Lock -Free Data Structures using STMs in Haskell

Anthony Discolo, Tim Harris, Simon Marlow, Simon Peyton Jones, and Satnam Singh. Eighth International Symposium on Functional and Logic Programming, April 2006 (FLOPS'06). Abstract. This paper explores the feasibility of re-expressing concurrent algorithms with explicit locks in terms of lock free code written using Haskell's implementation of Software Transactional Memory (STM). Preliminary experimental results are presented which show that for multi-processor systems the simpler lock free implementations offer competitive or superior performance when compared to their corresponding the lock based implementations.

Transactional memory with data invariants

Tim Harris and Simon Peyton Jones.

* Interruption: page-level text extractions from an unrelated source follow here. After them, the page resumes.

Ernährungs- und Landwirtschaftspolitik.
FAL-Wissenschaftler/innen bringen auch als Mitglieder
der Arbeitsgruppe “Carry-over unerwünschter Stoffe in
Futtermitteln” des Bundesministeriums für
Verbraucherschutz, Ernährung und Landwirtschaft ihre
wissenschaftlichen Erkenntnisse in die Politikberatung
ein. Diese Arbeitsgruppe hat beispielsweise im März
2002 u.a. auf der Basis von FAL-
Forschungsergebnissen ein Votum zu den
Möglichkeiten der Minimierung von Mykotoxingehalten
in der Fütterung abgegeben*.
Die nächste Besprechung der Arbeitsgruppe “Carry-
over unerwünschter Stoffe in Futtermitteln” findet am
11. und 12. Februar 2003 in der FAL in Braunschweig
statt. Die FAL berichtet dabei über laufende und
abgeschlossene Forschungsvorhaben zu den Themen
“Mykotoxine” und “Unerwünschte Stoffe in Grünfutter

First ACM SIGPLAN Workshop on Languages, Compilers, and Hardware Support for Transactional Computing (TRANSACT'06), 11 June 2006, Ottawa, Canada. Abstract. This paper introduces a mechanism for asserting invariants that are maintained by a program that uses atomic memory transactions. The idea is simple: a programmer writes check E where E is an expression that should be preserved by every atomic update for the remainder of the program's execution. We have extended STM Haskell to dynamically evaluate check statements atomically with the user's updates: the result is that we can identify precisely which update is the first one to break an invariant.